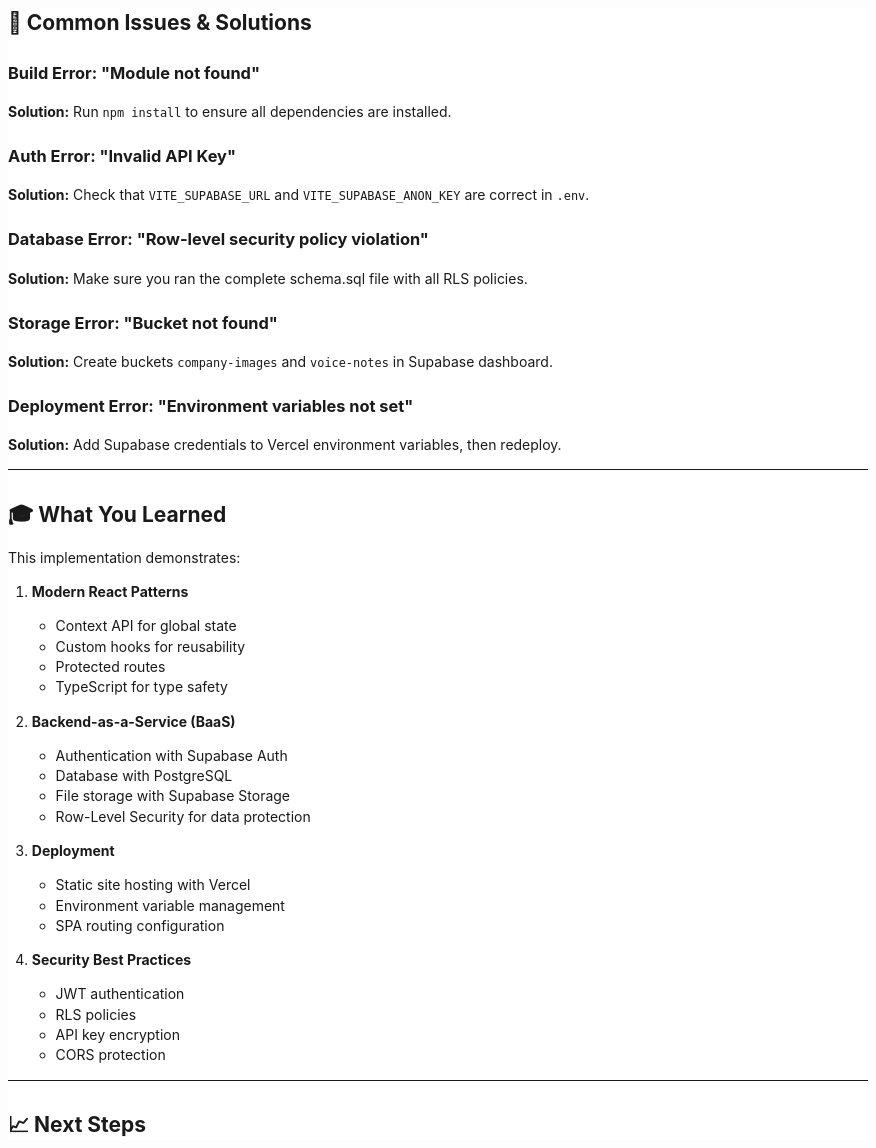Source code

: 
## 🐛 Common Issues & Solutions

### Build Error: "Module not found"
**Solution:** Run `npm install` to ensure all dependencies are installed.

### Auth Error: "Invalid API Key"
**Solution:** Check that `VITE_SUPABASE_URL` and `VITE_SUPABASE_ANON_KEY` are correct in `.env`.

### Database Error: "Row-level security policy violation"
**Solution:** Make sure you ran the complete schema.sql file with all RLS policies.

### Storage Error: "Bucket not found"
**Solution:** Create buckets `company-images` and `voice-notes` in Supabase dashboard.

### Deployment Error: "Environment variables not set"
**Solution:** Add Supabase credentials to Vercel environment variables, then redeploy.

---

## 🎓 What You Learned

This implementation demonstrates:

1. **Modern React Patterns**
   - Context API for global state
   - Custom hooks for reusability
   - Protected routes
   - TypeScript for type safety

2. **Backend-as-a-Service (BaaS)**
   - Authentication with Supabase Auth
   - Database with PostgreSQL
   - File storage with Supabase Storage
   - Row-Level Security for data protection

3. **Deployment**
   - Static site hosting with Vercel
   - Environment variable management
   - SPA routing configuration

4. **Security Best Practices**
   - JWT authentication
   - RLS policies
   - API key encryption
   - CORS protection

---

## 📈 Next Steps
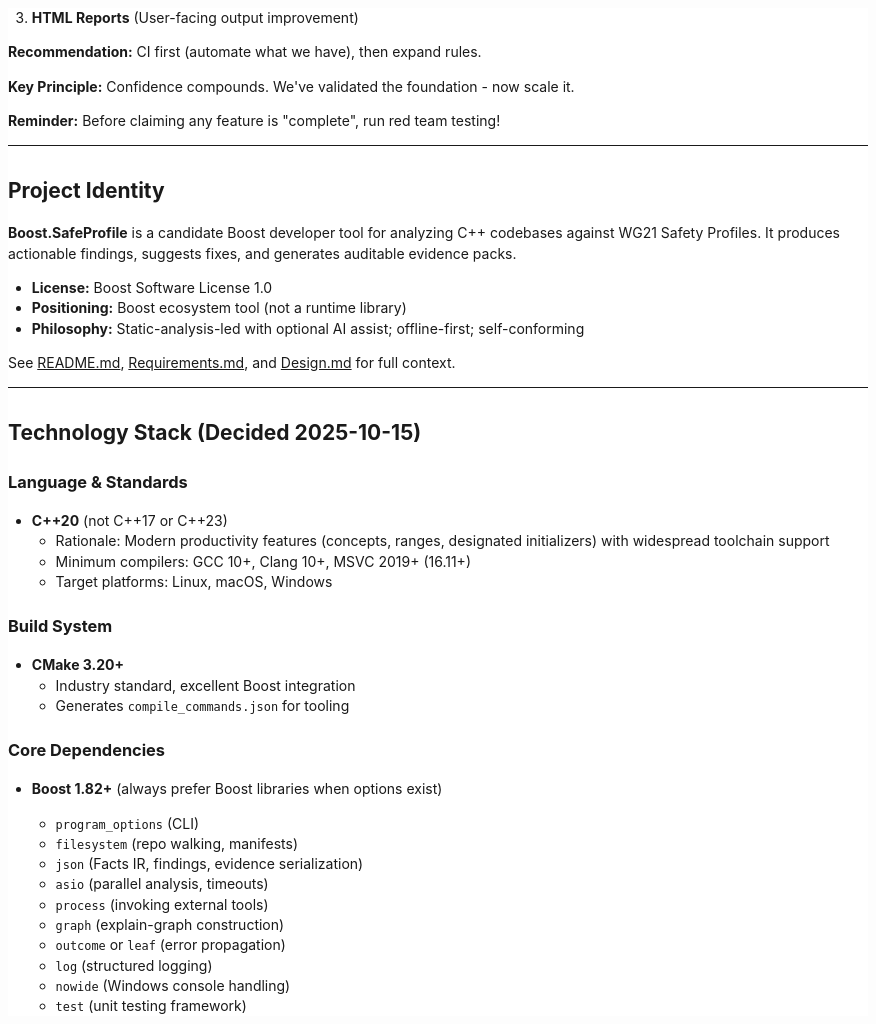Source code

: 3. **HTML Reports** (User-facing output improvement)

**Recommendation:** CI first (automate what we have), then expand rules.

**Key Principle:** Confidence compounds. We've validated the foundation - now scale it.

**Reminder:** Before claiming any feature is "complete", run red team testing!

---

## Project Identity

**Boost.SafeProfile** is a candidate Boost developer tool for analyzing C++ codebases against WG21 Safety Profiles. It produces actionable findings, suggests fixes, and generates auditable evidence packs.

- **License:** Boost Software License 1.0
- **Positioning:** Boost ecosystem tool (not a runtime library)
- **Philosophy:** Static-analysis-led with optional AI assist; offline-first; self-conforming

See [README.md](./README.md), [Requirements.md](./Requirements.md), and [Design.md](./Design.md) for full context.

---

## Technology Stack (Decided 2025-10-15)

### Language & Standards

- **C++20** (not C++17 or C++23)
  - Rationale: Modern productivity features (concepts, ranges, designated initializers) with widespread toolchain support
  - Minimum compilers: GCC 10+, Clang 10+, MSVC 2019+ (16.11+)
  - Target platforms: Linux, macOS, Windows

### Build System

- **CMake 3.20+**
  - Industry standard, excellent Boost integration
  - Generates `compile_commands.json` for tooling

### Core Dependencies

- **Boost 1.82+** (always prefer Boost libraries when options exist)

  - `program_options` (CLI)
  - `filesystem` (repo walking, manifests)
  - `json` (Facts IR, findings, evidence serialization)
  - `asio` (parallel analysis, timeouts)
  - `process` (invoking external tools)
  - `graph` (explain-graph construction)
  - `outcome` or `leaf` (error propagation)
  - `log` (structured logging)
  - `nowide` (Windows console handling)
  - `test` (unit testing framework)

************

* **TASK**
Your answer should be the lines from the opening of the records through the line with "- Authentication with Supabase Auth", both ends retyped exactly and pictures left out.

* **REPLY**
Source code

: 
## 🐛 Common Issues & Solutions

### Build Error: "Module not found"
**Solution:** Run `npm install` to ensure all dependencies are installed.

### Auth Error: "Invalid API Key"
**Solution:** Check that `VITE_SUPABASE_URL` and `VITE_SUPABASE_ANON_KEY` are correct in `.env`.

### Database Error: "Row-level security policy violation"
**Solution:** Make sure you ran the complete schema.sql file with all RLS policies.

### Storage Error: "Bucket not found"
**Solution:** Create buckets `company-images` and `voice-notes` in Supabase dashboard.

### Deployment Error: "Environment variables not set"
**Solution:** Add Supabase credentials to Vercel environment variables, then redeploy.

---

## 🎓 What You Learned

This implementation demonstrates:

1. **Modern React Patterns**
   - Context API for global state
   - Custom hooks for reusability
   - Protected routes
   - TypeScript for type safety

2. **Backend-as-a-Service (BaaS)**
   - Authentication with Supabase Auth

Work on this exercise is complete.